Taxidermists--Fiction. 3. Animals--Fiction. That's all true. But the one you have to look out for is the final one mentioned--4. Psychological fiction. That is the danger, the power, and the marvel of this book. The majority of the book--90% roughly--is a slow yet fascinating intellectual puzzle that offers disjointed pieces that your brain slowly moves around, trying to figure out what the final picture will be. You'll notice, off and on, similarities to the work of Beckett and Camus, the author even admits to naming the titled two
characters after those in Dante's Inferno. Hints are given teasingly of inner secrets that are far removed from the intellectual mind game that makes up the bulk of this book, told rather impersonally and at best two dimensionally. I frankly could not put the thing down--I was enjoying the puzzle, the literary and psychological maze that is this book.
And then I reached the final 30ish pages, when just enough of the final pieces were given to me to turn my knuckles white with horror. The black and white pages became red, the quiet tone became an endless shriek not unlike the howler monkey's, passively described earlier in the book but deafening in the brutality of the final scenes. Insanity and brutality replace intellectualism. The picture is never made quite complete, despite it's graphic telling--mysteries still exist. Pieces are literally destroyed in the fire of the final, devastating moments. There are not answers to every question.
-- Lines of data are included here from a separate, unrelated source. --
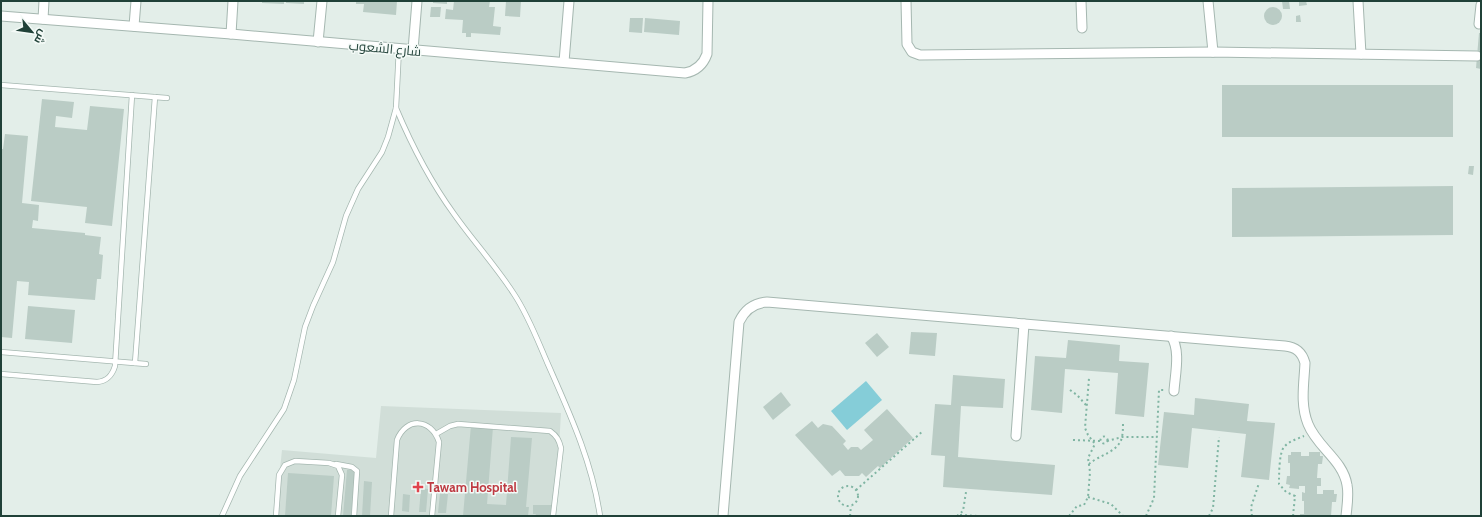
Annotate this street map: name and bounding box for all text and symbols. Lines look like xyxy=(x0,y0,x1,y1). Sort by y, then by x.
north arrow xyxy=(12,12,52,52)
text: ش xyxy=(31,27,50,46)
street label: شارع الشعوب xyxy=(348,37,422,60)
place label: Tawam Hospital xyxy=(427,479,518,495)
marker: Tawam Hospital xyxy=(412,481,424,493)

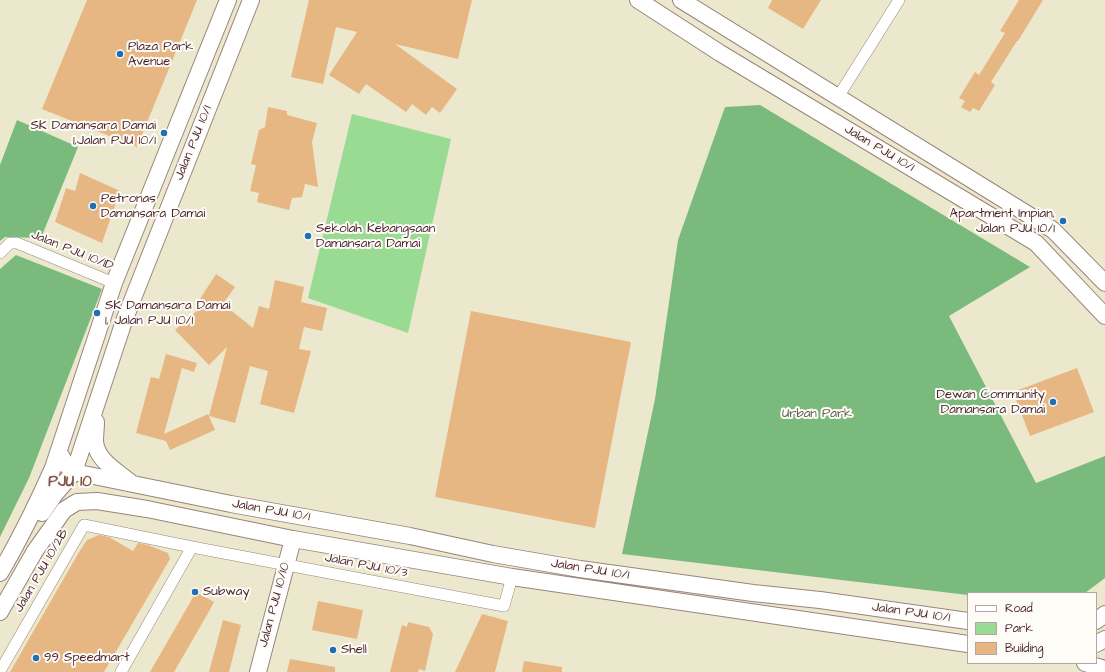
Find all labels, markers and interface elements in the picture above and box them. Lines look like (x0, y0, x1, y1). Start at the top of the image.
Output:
place label: Plaza Park Avenue (128, 39, 193, 70)
marker: Plaza Park Avenue (115, 49, 125, 59)
street label: Jalan PJU 10/1 (172, 103, 216, 183)
place label: SK Damansara Damai 1,Jalan PJU 10/1 (30, 118, 156, 149)
street label: Jalan PJU 10/1 (841, 122, 917, 176)
marker: SK Damansara Damai 1,Jalan PJU 10/1 (159, 128, 169, 138)
place label: Petronas Damansara Damai (101, 191, 205, 222)
marker: Petronas Damansara Damai (88, 201, 98, 211)
place label: Apartment Impian, Jalan PJU 10/1 (950, 206, 1055, 237)
marker: Apartment Impian, Jalan PJU 10/1 (1058, 216, 1068, 226)
place label: Sekolah Kebangsaan Damansara Damai (316, 221, 435, 252)
street label: Jalan PJU 10/1D (29, 227, 115, 275)
marker: Sekolah Kebangsaan Damansara Damai (303, 231, 313, 241)
place label: SK Damansara Damai 1, Jalan PJU 10/1 (105, 298, 231, 329)
marker: SK Damansara Damai 1, Jalan PJU 10/1 (92, 308, 102, 318)
place label: Dewan Community Damansara Damai (936, 387, 1045, 418)
marker: Dewan Community Damansara Damai (1048, 397, 1058, 407)
park label: Urban Park (782, 406, 852, 422)
district label: PJU 10 (48, 474, 92, 492)
street label: Jalan PJU 10/1 (231, 496, 311, 526)
street label: Jalan PJU 10/2B (12, 526, 72, 616)
street label: Jalan PJU 10/3 (323, 550, 409, 582)
street label: Jalan PJU 10/1 (550, 556, 630, 584)
street label: Jalan PJU 10/10 (256, 561, 294, 649)
place label: Subway (203, 584, 250, 600)
marker: Subway (190, 587, 200, 597)
legend (967, 592, 1097, 664)
street label: Jalan PJU 10/1 (871, 600, 951, 626)
text: Road (1005, 600, 1033, 617)
text: Park (1005, 620, 1033, 637)
text: Building (1005, 640, 1043, 657)
place label: Shell (341, 642, 367, 658)
marker: Shell (328, 645, 338, 655)
place label: 99 Speedmart (44, 650, 129, 666)
marker: 99 Speedmart (31, 653, 41, 663)

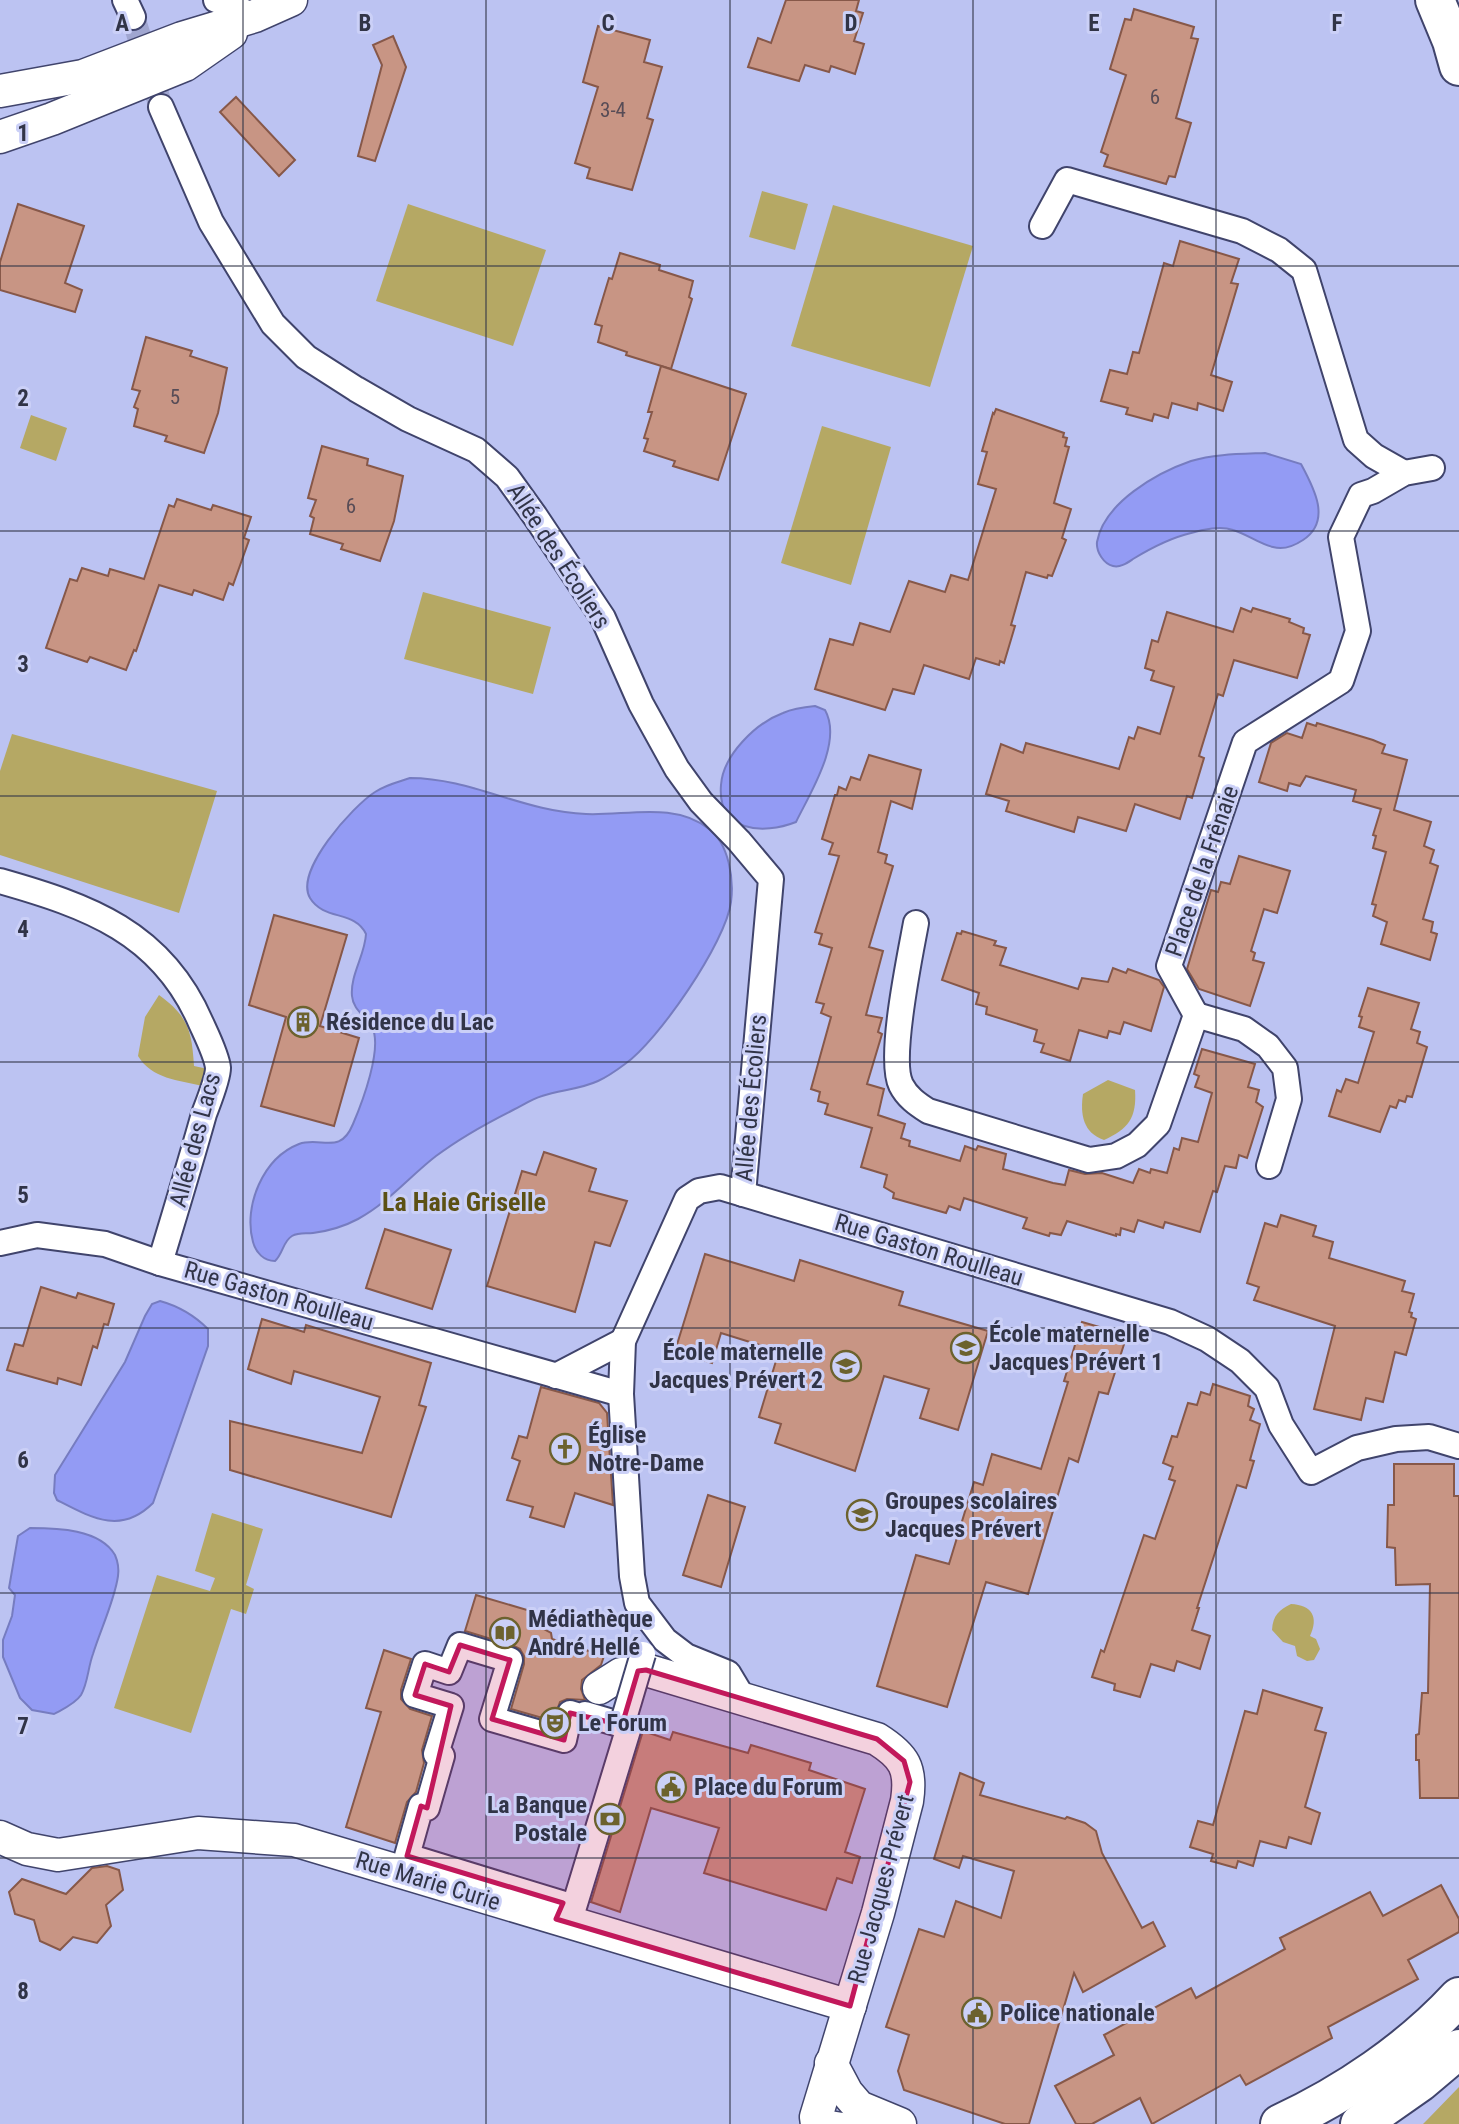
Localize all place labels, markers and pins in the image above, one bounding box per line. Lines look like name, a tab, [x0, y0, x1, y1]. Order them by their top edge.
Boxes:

But, as a epilogue, there are questions, asked in the same, intellectually removed, distant voice that the majority of the story is told in that are far more devastating than even the cataclysmic final scene. As you read them, somewhere in the distance, a howler monkey begins to scream.
I feel like this book was an intellectual and emotional challenge that will echo in me for a very long time. I want to talk about it--I want to prepare people for it so they can get past the shock and appreciate the brilliance. I don't know how to do that, really, more than with these words here, now. I hope they make a difference.